We’re all familiar with traditional citation metrics: you measure references to books, articles, and people, and those references occur in other books and articles. For example between 1980 and 1992, according to this article, the linguistics maven Noam Chomsky was the most cited living person in the Arts and Humanities Citation Index.
But what do those measurements mean now, in an age when, for example, the whole of In Search of Lost Time is being retweeted? Is it time to broaden our idea of metrics, even of citation itself?
We’ve been thinking about this issue at IHR Digital. We’re being asked, reasonably enough, to demonstrate the impact of our work on the academic community, but the question of what counts towards impact is an open one. For example, we were very pleased to see recently that British History Online, our digital library, was ranked 83rd of all websites worldwide in terms of citation on Wikipedia. Apart from London’s Natural History Museum, BHO is the highest-ranked of any academic site on this metric. What makes this more gratifying is that we don’t know who added the BHO links to Wikipedia: it seems to have been a perfect example of spontaneous crowdsourcing.

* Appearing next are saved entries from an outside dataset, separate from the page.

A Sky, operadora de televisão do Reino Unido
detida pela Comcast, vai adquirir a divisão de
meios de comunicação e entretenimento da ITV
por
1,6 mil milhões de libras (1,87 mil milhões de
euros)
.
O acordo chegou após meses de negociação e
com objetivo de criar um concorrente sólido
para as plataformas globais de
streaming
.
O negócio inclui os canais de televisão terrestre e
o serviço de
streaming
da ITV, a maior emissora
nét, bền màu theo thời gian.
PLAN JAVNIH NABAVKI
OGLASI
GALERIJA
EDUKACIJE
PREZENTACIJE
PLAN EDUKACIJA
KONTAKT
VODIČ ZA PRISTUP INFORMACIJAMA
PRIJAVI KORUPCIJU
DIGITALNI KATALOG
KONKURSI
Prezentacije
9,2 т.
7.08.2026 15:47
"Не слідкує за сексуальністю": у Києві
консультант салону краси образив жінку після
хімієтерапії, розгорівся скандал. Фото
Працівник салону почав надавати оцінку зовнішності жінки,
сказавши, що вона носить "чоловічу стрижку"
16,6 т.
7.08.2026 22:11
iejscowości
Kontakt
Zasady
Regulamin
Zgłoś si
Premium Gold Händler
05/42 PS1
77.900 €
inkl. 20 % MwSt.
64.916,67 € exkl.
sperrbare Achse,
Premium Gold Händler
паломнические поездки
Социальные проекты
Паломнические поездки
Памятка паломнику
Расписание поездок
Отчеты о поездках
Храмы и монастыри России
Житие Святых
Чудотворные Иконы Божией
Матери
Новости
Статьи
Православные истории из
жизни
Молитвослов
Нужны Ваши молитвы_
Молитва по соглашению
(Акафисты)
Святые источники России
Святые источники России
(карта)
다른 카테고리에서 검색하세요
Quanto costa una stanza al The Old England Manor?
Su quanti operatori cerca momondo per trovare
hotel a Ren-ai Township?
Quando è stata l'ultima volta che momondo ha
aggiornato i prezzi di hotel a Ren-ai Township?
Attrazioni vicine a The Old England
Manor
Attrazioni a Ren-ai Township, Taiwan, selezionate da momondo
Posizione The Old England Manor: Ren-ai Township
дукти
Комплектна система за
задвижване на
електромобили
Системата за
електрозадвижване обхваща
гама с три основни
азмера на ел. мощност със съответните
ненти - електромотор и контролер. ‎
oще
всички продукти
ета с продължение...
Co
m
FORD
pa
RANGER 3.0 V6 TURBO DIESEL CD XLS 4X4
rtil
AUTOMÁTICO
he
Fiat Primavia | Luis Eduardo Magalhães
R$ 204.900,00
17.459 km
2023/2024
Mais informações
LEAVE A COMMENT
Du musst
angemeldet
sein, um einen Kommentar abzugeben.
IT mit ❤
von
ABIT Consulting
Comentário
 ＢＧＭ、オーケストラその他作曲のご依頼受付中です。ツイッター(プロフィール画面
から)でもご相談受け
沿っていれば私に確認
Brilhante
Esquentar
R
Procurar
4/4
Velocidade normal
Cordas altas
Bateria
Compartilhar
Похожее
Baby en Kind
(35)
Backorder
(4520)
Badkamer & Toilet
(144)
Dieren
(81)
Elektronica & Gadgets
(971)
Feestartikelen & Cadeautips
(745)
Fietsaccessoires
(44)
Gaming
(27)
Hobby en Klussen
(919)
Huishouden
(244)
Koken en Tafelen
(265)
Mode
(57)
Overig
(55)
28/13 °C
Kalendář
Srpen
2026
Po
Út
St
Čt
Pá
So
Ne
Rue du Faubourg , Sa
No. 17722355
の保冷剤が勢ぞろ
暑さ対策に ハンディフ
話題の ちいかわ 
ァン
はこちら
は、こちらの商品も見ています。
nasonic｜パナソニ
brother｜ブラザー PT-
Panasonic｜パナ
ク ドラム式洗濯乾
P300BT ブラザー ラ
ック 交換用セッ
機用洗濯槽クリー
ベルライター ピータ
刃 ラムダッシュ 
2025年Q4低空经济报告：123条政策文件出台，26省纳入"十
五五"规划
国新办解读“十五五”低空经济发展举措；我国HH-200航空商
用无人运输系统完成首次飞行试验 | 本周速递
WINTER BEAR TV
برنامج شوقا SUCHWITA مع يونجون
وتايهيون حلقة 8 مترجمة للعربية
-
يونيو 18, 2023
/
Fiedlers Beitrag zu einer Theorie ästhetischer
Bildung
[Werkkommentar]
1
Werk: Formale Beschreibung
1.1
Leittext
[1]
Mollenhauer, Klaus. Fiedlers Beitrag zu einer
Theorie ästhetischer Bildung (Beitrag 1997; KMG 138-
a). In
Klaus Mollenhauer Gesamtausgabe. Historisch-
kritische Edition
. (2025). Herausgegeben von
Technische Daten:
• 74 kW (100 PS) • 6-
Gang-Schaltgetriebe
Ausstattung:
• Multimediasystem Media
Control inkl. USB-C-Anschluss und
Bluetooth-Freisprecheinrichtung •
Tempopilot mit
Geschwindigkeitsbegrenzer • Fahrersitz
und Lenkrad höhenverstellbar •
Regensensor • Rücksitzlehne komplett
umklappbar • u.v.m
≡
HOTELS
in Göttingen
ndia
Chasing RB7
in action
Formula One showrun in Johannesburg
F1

You might argue that this has got nothing to do with academia. But our research on the digital methodology of historians suggests that many of them are happy to go to Wikipedia to collect references for a topic.
A bigger question for us at IHR Digital is, if a researcher finds a BHO article via Wikipedia, or anywhere else, do they cite BHO in their published output? Many, we know, prefer to convert their reference to the original print book (even if they never used it). This undermines our efforts to demonstrate impact.
Of course we’re not the only ones thinking about this problem. A recent blog post by Judy Luther discusses what has been called ‘altmetrics’, and work that has been done by a number of people in this area.